Activity: Locate the word "discomfort" in the material, then show every line that holds it.

Record excerpts:
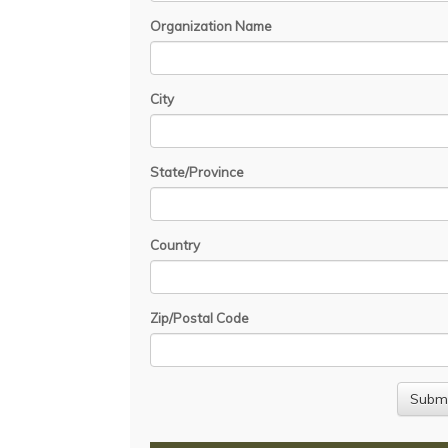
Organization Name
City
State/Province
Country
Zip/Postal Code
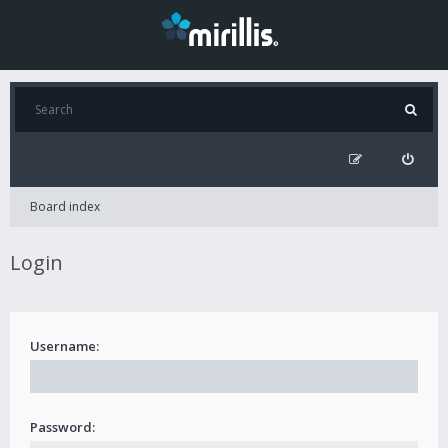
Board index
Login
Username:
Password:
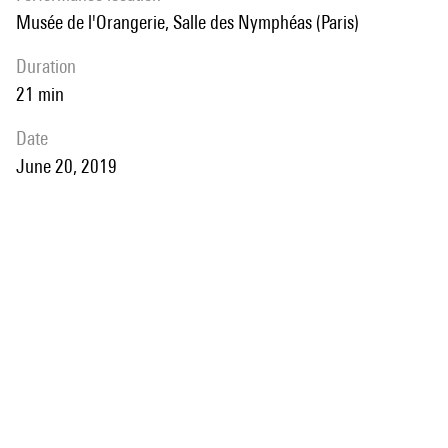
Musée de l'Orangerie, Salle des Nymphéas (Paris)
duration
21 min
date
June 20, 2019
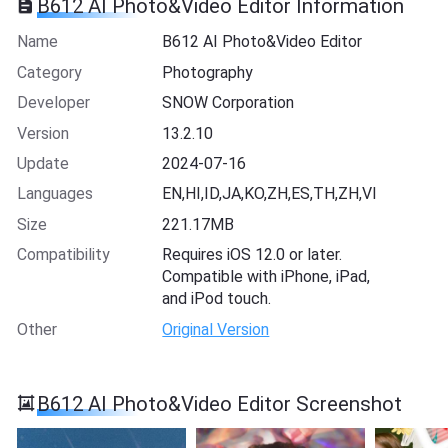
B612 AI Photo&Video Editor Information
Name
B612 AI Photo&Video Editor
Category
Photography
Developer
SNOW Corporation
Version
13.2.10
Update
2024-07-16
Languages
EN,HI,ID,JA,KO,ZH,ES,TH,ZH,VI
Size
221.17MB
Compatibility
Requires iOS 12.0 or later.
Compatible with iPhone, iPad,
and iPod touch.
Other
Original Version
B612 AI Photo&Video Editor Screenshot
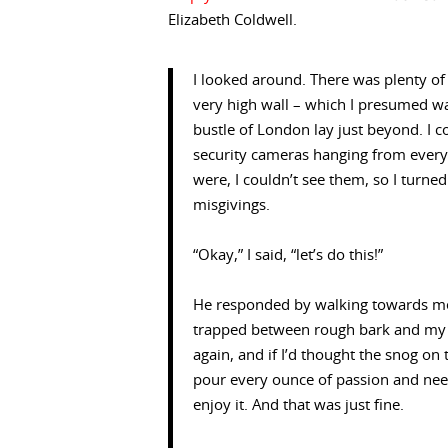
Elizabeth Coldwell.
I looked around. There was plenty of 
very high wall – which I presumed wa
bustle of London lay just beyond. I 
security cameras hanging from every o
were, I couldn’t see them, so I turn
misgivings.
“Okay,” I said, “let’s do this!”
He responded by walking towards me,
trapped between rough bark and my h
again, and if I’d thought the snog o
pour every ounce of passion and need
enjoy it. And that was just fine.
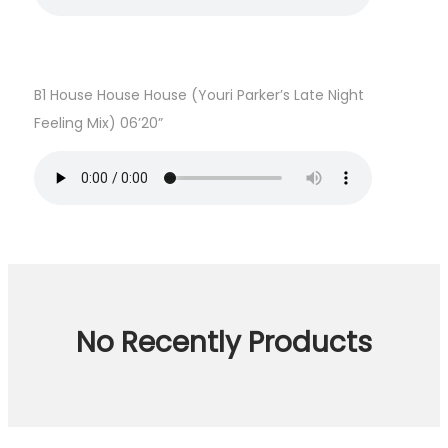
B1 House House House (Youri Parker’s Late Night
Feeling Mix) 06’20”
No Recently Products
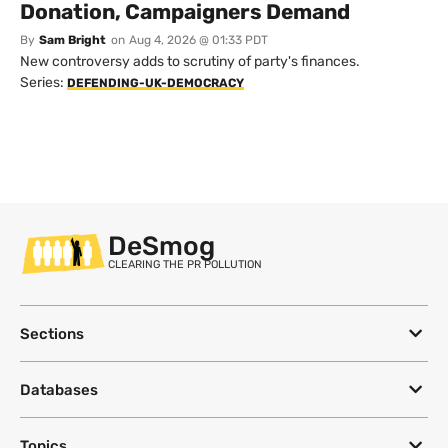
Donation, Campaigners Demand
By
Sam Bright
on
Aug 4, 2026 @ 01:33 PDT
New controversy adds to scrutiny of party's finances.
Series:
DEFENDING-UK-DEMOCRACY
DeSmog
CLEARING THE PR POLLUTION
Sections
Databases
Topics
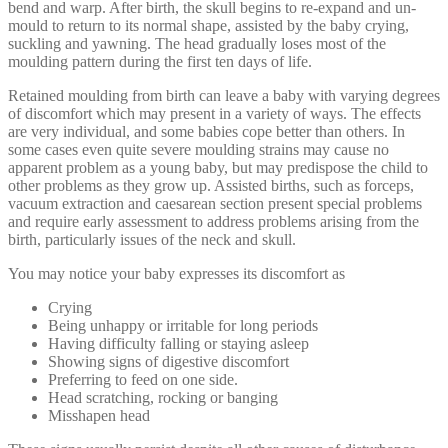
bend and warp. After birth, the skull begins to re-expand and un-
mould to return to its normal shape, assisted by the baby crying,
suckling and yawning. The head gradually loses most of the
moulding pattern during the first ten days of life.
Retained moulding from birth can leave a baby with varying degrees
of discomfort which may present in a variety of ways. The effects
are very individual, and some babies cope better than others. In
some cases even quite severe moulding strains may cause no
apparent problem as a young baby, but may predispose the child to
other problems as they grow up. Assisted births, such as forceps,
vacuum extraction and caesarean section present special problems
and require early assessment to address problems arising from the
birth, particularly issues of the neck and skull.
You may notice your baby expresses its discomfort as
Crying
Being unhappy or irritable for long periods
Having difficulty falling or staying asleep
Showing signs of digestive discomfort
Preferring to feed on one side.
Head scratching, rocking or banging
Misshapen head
...
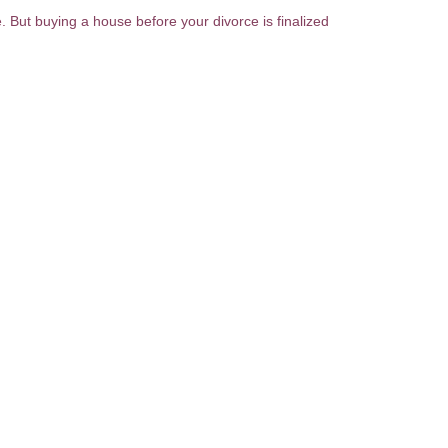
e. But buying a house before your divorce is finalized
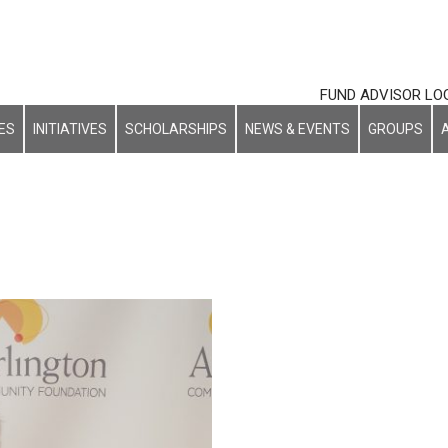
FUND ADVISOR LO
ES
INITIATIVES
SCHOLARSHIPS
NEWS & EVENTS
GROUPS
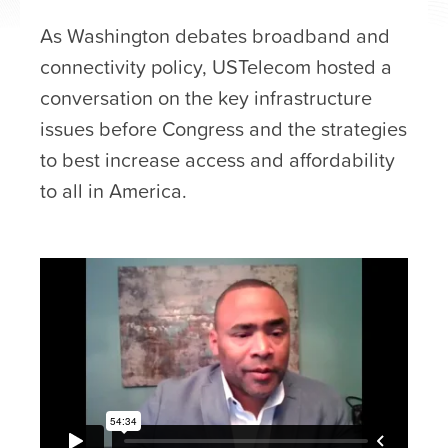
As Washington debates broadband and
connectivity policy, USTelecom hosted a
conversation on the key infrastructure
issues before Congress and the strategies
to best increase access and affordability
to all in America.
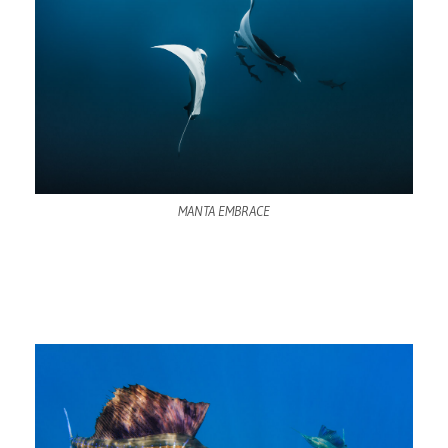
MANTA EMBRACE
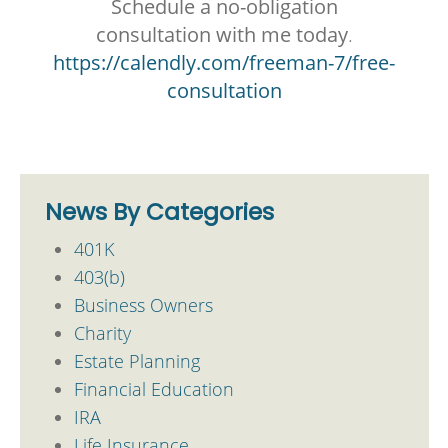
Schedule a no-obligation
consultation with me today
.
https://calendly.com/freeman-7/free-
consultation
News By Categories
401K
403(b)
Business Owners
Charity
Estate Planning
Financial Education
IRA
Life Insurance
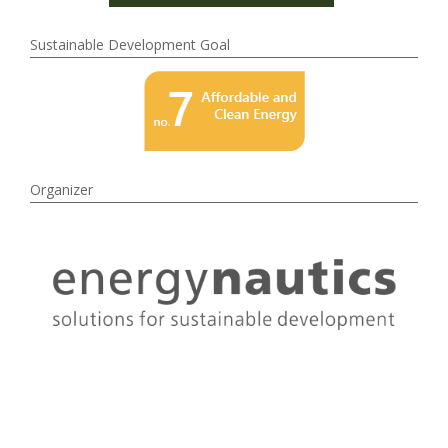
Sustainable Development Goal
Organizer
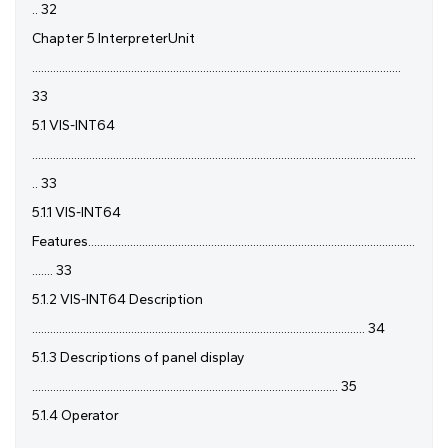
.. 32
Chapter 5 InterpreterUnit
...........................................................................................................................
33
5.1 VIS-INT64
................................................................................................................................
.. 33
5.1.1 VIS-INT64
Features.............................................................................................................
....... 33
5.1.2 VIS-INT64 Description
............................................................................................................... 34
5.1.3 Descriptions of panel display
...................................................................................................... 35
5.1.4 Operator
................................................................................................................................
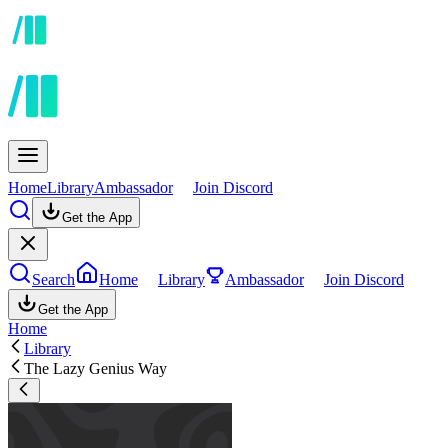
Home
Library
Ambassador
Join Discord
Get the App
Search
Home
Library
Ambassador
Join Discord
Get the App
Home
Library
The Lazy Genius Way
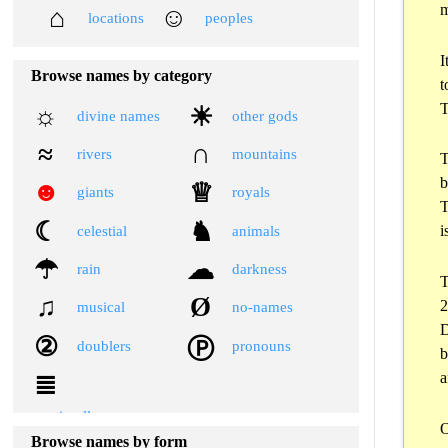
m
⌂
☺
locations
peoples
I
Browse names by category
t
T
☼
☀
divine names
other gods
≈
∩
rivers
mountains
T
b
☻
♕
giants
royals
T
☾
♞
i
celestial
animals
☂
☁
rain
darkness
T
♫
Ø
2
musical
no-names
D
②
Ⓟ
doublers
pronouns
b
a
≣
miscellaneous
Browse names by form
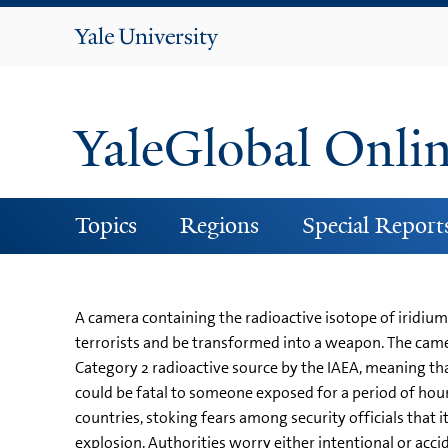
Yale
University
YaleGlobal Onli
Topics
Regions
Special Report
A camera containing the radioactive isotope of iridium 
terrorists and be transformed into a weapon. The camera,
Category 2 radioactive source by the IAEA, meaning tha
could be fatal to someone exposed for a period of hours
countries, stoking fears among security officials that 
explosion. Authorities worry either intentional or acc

Task answer:
of discomfort which may present in a variety of ways. The effects
You may notice your baby expresses its discomfort as
Showing signs of digestive discomfort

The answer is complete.